Segment Start: Dataset records
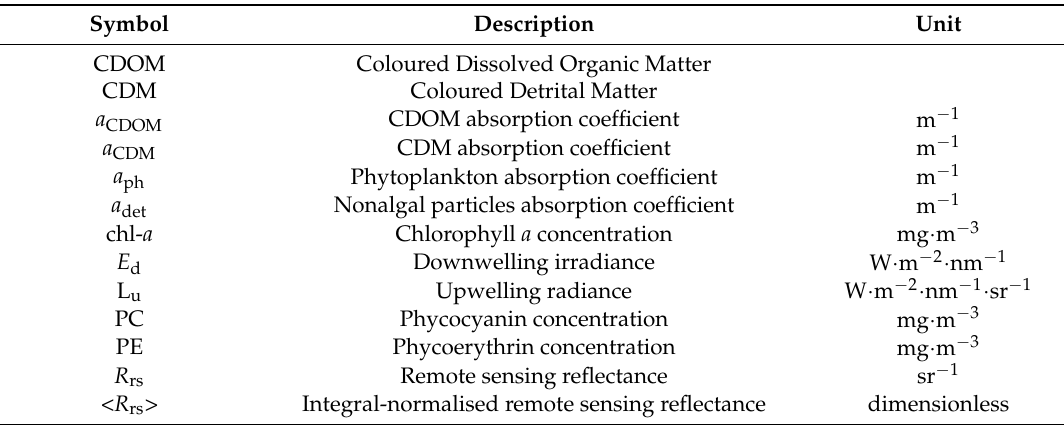
Table 1. List of symbols, definitions, and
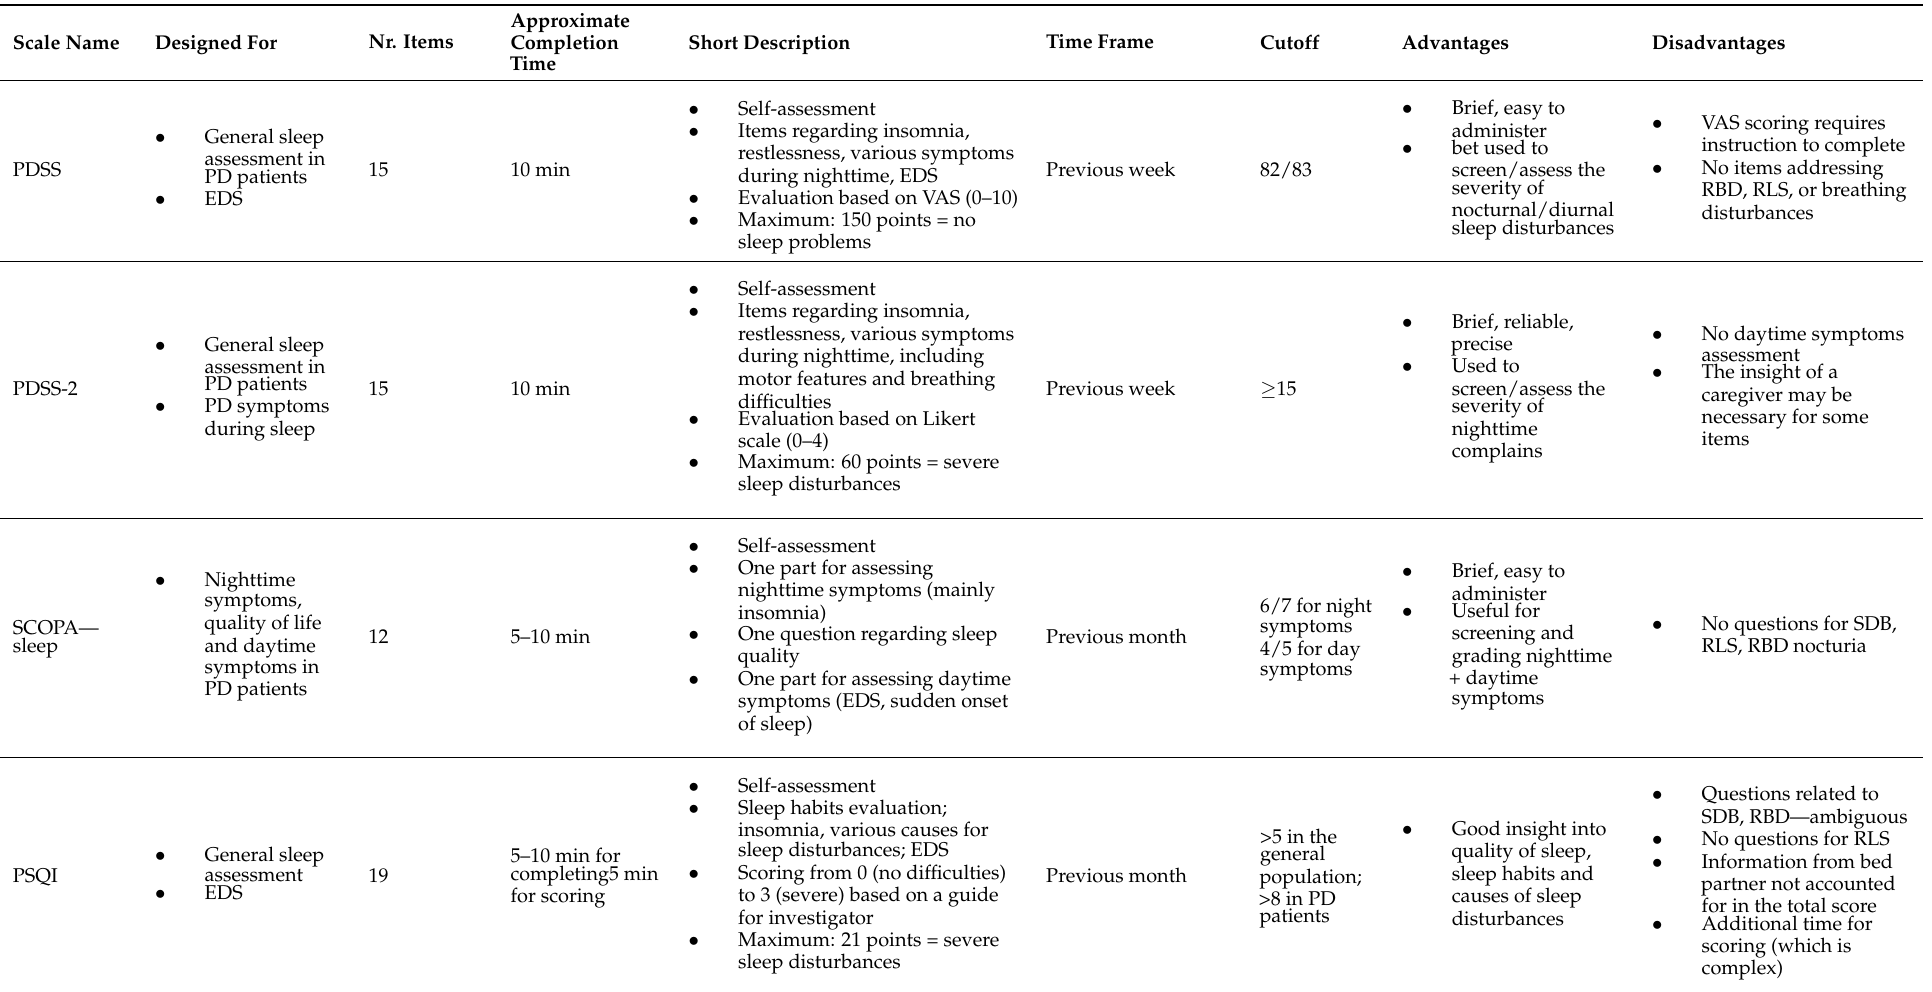
Table 1. Main characteristics of the most commonly used scales for the assessment of insomnia and sleep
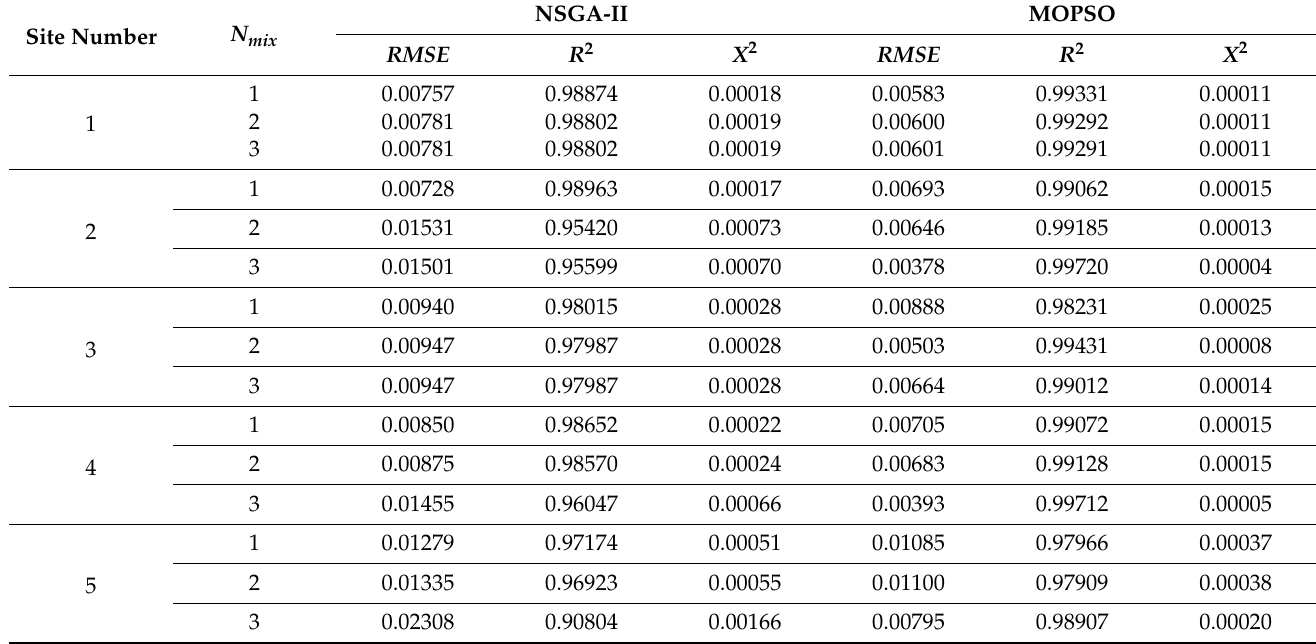
Table 4. Results obtained for 30 equal wind speed spacings in the five Egyptian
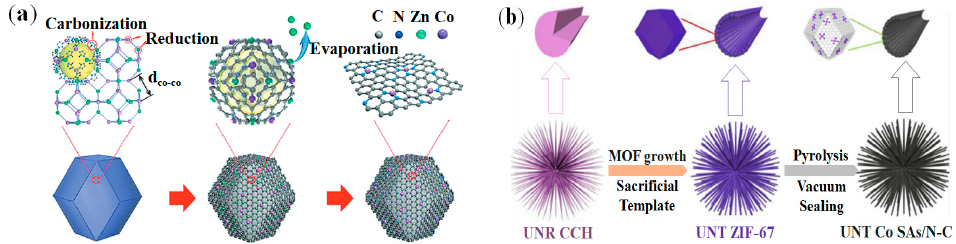
Figure 4. Synthesis methods of Co-SACs: ( a ) Synthesis from bimetallic Zn/Co MOF. Adapted with permission from Ref. [75]. Copyright 2016 John Wiley and Sons. ( b ) Synthesis from UNR CCH. Adapted with permission from Ref. [81]. Copyright 2019 Elsevier.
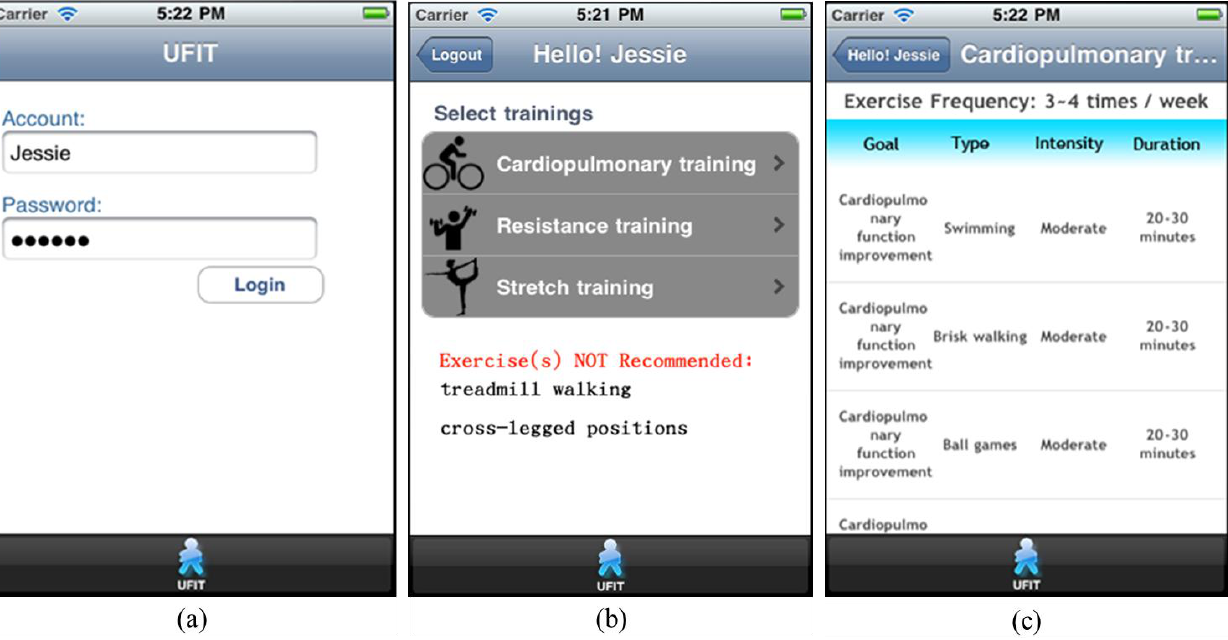
13. ( a ) UFIT login page; ( b ) Customized exercise plan generated; ( c ) Cardiopulmonary training in the customized exercise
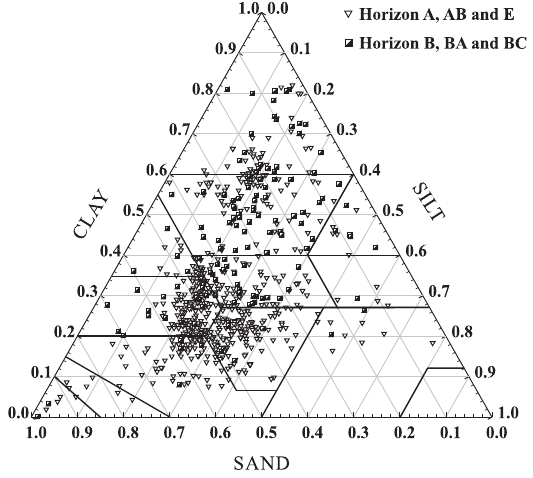
Figure 1. Soil textural classification used for derivation of the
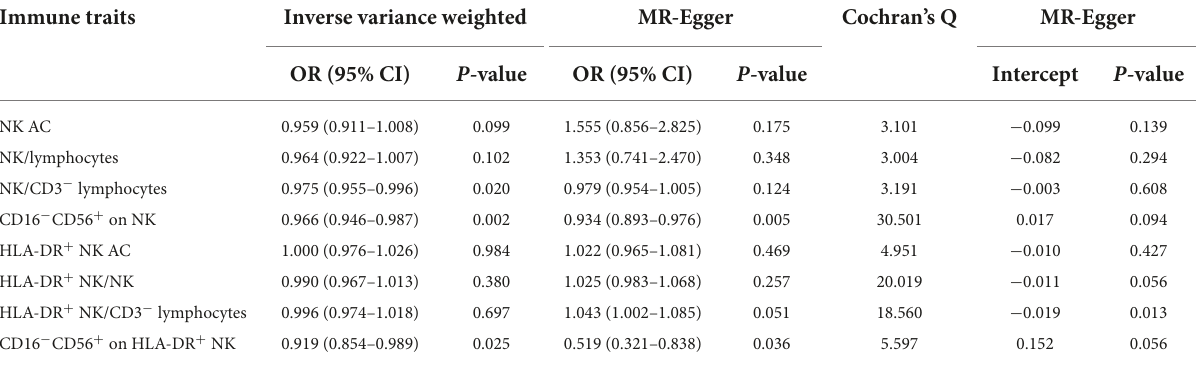
TABLE 1 Summary of the causal effects of natural killer (NK) cells-related immune traits on amyotrophic lateral sclerosis (ALS) with various Mendelian randomization (MR)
Segment End: Dataset records
• _Problem to solve_:
Every record above must be repeated exactly, with the pictures dropped.

• _Expected output_:
Table 1. List of symbols, definitions, and
Table 1. Main characteristics of the most commonly used scales for the assessment of insomnia and sleep
Table 4. Results obtained for 30 equal wind speed spacings in the five Egyptian
Figure 4. Synthesis methods of Co-SACs: ( a ) Synthesis from bimetallic Zn/Co MOF. Adapted with permission from Ref. [75]. Copyright 2016 John Wiley and Sons. ( b ) Synthesis from UNR CCH. Adapted with permission from Ref. [81]. Copyright 2019 Elsevier.
13. ( a ) UFIT login page; ( b ) Customized exercise plan generated; ( c ) Cardiopulmonary training in the customized exercise
Figure 1. Soil textural classification used for derivation of the
TABLE 1 Summary of the causal effects of natural killer (NK) cells-related immune traits on amyotrophic lateral sclerosis (ALS) with various Mendelian randomization (MR)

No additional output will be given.